Directions for this task >>
Using the data below, return all lines in which "linejoin" appears.

Given records >>
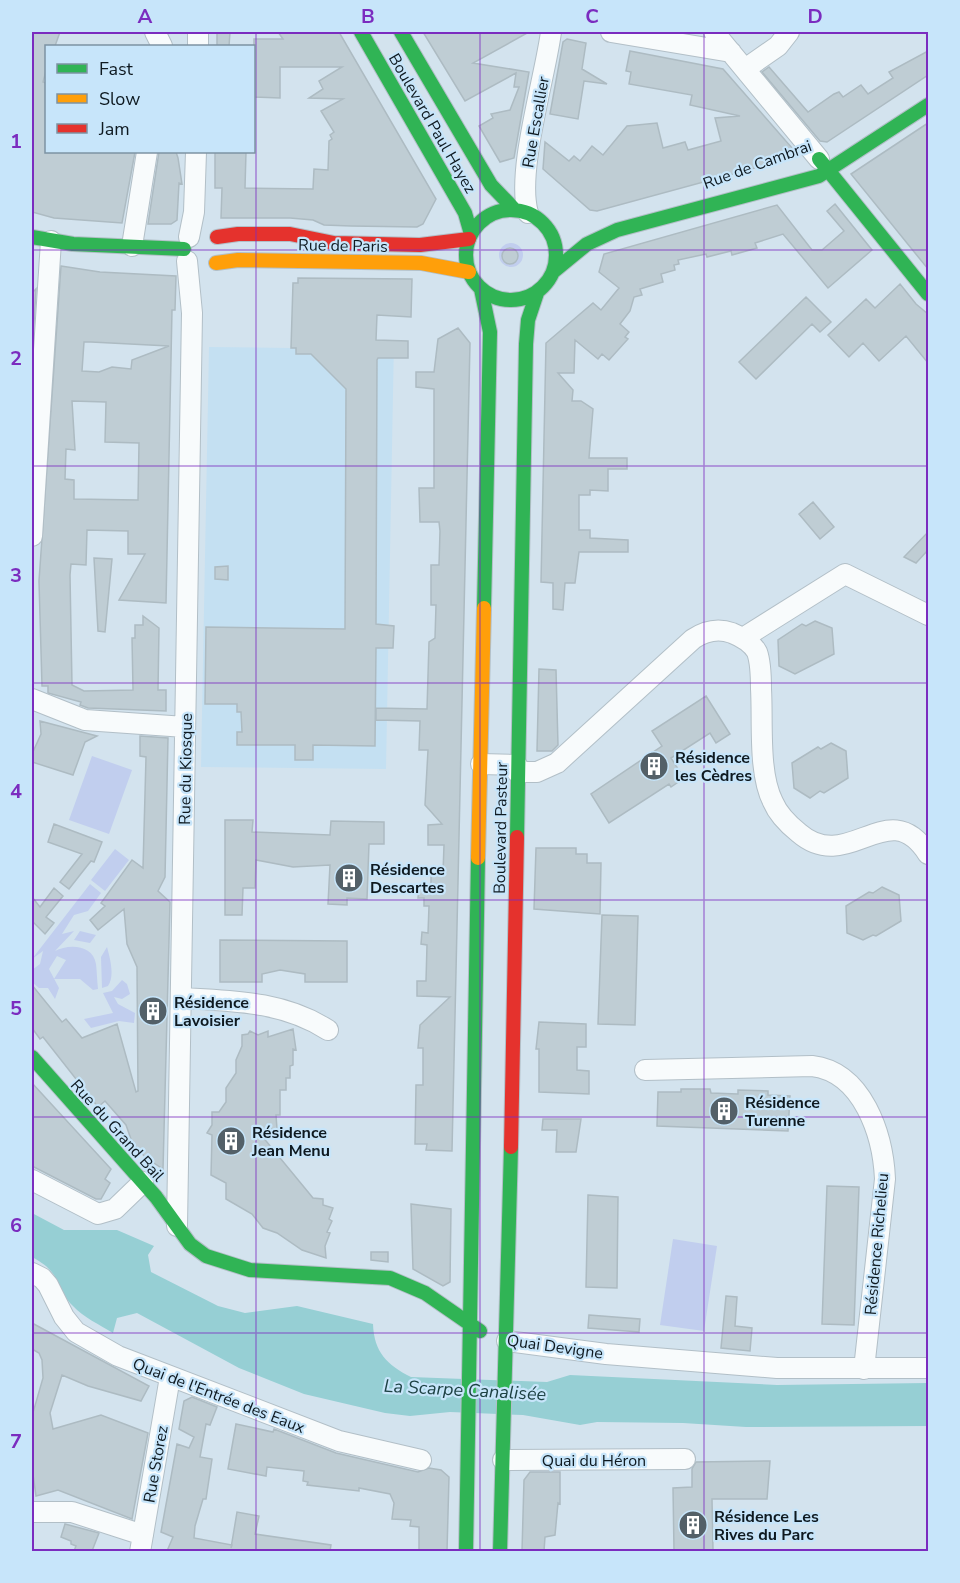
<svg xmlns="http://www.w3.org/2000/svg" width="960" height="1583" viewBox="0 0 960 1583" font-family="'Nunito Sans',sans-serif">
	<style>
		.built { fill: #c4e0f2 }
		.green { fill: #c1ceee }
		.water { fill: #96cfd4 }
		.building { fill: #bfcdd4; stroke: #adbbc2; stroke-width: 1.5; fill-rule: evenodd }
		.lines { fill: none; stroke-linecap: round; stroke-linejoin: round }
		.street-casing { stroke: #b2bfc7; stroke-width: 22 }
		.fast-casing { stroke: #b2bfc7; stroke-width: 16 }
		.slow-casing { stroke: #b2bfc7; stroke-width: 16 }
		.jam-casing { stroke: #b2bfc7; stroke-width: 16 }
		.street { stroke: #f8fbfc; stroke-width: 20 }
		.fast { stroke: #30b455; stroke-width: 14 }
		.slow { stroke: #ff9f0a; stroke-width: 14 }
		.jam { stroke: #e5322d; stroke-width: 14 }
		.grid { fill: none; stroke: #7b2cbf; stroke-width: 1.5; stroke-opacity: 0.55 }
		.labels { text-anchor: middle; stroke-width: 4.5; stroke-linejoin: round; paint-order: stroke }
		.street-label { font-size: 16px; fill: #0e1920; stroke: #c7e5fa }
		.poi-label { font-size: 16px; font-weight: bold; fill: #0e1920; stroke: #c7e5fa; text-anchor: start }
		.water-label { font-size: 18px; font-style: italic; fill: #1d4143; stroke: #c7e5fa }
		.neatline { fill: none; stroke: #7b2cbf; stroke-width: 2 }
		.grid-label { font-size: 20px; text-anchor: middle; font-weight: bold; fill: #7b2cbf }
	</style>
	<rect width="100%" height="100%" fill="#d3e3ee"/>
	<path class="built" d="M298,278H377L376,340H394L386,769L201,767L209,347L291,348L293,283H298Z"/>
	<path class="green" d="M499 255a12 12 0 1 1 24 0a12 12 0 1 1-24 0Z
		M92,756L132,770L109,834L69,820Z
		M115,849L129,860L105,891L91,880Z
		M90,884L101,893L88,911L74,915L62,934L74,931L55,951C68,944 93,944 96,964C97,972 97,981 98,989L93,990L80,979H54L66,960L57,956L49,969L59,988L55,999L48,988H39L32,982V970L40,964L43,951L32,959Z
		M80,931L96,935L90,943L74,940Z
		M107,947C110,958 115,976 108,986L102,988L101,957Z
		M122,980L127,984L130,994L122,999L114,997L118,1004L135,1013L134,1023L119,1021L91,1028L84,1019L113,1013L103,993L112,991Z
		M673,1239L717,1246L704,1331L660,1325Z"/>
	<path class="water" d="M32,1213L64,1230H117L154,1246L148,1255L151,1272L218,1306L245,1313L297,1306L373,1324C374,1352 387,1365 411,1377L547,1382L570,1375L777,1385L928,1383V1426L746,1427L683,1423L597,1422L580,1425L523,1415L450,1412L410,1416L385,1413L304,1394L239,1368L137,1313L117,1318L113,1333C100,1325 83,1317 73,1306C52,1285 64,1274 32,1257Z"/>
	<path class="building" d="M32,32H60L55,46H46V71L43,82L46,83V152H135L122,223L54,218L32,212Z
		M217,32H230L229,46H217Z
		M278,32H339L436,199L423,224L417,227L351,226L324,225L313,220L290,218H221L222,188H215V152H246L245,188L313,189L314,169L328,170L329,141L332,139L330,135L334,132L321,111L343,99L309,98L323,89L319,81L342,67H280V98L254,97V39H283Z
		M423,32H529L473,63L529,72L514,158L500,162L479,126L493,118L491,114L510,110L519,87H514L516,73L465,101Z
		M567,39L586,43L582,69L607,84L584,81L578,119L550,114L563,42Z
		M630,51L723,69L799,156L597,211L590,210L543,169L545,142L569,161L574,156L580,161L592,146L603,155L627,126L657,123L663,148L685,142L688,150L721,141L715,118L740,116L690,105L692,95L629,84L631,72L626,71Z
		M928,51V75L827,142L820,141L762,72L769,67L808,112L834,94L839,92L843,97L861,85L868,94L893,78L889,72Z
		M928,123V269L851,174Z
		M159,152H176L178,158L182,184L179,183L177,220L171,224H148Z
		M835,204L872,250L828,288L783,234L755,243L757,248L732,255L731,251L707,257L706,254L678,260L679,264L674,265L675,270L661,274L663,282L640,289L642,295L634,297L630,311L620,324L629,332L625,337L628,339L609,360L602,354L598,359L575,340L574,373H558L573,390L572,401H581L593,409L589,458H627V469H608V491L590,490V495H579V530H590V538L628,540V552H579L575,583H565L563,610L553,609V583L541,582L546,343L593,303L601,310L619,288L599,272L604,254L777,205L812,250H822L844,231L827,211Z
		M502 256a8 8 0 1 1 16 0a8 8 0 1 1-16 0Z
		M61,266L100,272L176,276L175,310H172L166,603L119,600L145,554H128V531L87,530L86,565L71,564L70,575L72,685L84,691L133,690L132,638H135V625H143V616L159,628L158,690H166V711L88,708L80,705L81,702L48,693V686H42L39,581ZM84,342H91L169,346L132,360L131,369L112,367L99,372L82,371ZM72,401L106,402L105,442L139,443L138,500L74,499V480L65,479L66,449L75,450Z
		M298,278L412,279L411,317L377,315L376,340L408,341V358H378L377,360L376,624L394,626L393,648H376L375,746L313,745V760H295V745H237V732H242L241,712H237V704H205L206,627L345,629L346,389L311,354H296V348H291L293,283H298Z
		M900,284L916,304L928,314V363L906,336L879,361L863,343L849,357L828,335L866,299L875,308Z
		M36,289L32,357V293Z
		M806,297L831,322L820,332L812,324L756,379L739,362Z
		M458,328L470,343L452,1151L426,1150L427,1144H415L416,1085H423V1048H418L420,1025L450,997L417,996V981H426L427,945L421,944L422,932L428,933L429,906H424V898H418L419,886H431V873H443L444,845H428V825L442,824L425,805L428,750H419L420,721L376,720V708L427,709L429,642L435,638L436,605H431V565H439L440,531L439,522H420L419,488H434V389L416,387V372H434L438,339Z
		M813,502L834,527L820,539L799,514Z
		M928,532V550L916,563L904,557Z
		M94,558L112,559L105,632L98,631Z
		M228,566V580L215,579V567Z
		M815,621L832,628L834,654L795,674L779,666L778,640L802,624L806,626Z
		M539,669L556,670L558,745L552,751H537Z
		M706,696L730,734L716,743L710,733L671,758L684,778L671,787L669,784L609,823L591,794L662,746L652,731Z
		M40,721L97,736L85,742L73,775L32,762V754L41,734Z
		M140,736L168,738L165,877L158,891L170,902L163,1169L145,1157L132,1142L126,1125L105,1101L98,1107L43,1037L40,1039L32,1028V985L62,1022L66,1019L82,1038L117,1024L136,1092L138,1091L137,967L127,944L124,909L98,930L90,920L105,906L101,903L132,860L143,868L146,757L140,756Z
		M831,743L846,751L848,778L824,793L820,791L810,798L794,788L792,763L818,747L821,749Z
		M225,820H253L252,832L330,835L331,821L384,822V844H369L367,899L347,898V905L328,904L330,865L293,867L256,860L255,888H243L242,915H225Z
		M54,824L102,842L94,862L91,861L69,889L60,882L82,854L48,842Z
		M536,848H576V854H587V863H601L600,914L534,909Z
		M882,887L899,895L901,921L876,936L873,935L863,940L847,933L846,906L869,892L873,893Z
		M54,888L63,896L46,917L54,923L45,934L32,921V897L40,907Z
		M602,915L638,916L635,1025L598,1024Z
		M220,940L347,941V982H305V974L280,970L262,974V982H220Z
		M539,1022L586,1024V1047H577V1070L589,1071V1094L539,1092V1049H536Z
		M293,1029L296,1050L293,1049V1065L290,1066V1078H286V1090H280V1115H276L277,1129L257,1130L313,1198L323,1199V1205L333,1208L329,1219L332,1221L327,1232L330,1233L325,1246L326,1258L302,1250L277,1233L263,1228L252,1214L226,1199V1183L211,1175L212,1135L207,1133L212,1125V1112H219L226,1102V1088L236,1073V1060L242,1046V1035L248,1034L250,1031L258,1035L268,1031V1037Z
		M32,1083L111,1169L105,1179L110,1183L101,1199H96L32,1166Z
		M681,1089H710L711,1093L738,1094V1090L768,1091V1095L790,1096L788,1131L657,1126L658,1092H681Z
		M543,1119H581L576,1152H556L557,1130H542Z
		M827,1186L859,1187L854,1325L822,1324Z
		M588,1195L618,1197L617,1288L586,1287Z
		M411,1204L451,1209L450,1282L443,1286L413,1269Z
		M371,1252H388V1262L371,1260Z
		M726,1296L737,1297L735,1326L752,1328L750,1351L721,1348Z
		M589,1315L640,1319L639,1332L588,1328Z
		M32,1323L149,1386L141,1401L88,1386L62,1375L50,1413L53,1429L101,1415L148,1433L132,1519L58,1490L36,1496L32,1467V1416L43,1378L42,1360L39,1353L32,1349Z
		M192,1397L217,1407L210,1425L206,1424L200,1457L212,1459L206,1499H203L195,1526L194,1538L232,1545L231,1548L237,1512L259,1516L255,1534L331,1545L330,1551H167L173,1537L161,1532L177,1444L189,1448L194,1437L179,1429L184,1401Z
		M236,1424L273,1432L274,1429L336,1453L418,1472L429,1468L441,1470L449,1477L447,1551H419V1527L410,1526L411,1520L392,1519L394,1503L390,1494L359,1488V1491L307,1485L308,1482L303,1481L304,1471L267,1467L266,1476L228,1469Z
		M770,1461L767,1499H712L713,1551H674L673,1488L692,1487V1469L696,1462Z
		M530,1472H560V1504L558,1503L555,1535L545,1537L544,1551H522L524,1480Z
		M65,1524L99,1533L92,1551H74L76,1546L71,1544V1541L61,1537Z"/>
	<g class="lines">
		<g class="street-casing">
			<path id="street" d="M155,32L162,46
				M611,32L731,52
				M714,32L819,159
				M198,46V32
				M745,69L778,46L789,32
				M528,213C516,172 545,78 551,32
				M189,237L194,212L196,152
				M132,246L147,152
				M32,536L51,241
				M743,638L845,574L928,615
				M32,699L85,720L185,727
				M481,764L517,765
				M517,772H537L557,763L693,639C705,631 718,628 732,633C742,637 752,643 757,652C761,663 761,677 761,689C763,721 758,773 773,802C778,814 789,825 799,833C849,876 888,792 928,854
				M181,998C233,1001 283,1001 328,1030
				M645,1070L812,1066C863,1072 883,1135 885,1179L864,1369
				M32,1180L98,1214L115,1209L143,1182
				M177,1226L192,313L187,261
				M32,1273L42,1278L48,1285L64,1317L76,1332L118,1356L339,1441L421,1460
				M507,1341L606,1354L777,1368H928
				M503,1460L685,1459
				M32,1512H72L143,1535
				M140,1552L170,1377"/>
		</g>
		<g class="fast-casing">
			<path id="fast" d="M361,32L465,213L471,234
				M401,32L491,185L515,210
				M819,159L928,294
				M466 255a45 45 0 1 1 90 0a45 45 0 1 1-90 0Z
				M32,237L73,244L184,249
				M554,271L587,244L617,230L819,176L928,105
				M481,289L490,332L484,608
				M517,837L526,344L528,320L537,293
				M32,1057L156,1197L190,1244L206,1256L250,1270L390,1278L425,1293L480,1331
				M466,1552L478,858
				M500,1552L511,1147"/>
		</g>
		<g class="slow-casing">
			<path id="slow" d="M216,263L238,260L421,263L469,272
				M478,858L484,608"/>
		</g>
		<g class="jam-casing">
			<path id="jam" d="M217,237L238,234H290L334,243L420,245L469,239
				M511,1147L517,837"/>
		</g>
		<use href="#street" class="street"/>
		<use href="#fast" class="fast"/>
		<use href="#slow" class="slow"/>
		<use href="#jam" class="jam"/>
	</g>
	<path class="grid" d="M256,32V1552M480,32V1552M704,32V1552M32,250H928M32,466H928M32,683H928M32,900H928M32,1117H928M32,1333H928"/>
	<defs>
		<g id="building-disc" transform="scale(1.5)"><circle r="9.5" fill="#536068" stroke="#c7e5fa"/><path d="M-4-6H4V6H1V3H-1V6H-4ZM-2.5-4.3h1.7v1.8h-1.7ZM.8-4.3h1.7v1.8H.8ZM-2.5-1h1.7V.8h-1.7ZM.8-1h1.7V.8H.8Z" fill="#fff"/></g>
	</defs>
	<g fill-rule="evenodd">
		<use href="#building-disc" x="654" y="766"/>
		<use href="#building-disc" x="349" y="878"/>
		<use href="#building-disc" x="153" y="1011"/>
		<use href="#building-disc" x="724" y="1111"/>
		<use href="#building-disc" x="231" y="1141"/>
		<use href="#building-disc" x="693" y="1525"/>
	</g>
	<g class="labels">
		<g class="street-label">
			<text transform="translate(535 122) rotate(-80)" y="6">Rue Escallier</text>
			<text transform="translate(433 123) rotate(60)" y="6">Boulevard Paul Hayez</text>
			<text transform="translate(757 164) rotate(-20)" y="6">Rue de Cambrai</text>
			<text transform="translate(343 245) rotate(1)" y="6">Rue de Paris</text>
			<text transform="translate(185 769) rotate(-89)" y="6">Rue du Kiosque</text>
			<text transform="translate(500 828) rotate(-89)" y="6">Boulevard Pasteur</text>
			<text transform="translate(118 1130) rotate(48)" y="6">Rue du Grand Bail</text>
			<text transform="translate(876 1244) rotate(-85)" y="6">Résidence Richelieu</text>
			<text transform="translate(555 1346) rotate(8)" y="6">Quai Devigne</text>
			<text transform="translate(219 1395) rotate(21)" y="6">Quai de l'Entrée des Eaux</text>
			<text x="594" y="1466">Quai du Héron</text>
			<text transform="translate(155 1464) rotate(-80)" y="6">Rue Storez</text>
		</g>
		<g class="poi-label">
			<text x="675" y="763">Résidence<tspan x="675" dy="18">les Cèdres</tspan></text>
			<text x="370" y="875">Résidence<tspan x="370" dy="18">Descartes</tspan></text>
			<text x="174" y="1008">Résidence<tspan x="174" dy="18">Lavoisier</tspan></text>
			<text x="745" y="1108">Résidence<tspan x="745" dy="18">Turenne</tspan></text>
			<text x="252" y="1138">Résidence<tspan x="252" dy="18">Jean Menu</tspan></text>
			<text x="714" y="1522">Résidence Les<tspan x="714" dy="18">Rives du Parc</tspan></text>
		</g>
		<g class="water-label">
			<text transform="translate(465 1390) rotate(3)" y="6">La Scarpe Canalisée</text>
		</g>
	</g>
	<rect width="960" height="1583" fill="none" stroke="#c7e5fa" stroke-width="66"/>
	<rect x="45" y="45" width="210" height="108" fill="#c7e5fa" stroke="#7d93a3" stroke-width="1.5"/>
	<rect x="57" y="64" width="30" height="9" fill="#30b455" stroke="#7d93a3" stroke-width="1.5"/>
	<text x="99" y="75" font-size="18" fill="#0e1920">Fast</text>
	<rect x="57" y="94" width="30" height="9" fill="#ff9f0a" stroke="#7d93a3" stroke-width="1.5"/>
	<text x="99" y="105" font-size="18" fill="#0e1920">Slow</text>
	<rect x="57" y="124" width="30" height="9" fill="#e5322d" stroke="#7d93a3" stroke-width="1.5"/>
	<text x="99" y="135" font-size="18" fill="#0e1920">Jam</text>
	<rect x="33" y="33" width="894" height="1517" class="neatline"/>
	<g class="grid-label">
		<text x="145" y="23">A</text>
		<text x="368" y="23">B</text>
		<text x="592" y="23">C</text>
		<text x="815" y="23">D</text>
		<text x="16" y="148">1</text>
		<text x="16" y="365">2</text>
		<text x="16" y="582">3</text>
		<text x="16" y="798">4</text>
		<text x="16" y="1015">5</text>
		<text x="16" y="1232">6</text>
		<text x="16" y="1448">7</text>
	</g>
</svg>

Result for this task >>
		.lines { fill: none; stroke-linecap: round; stroke-linejoin: round }
		.labels { text-anchor: middle; stroke-width: 4.5; stroke-linejoin: round; paint-order: stroke }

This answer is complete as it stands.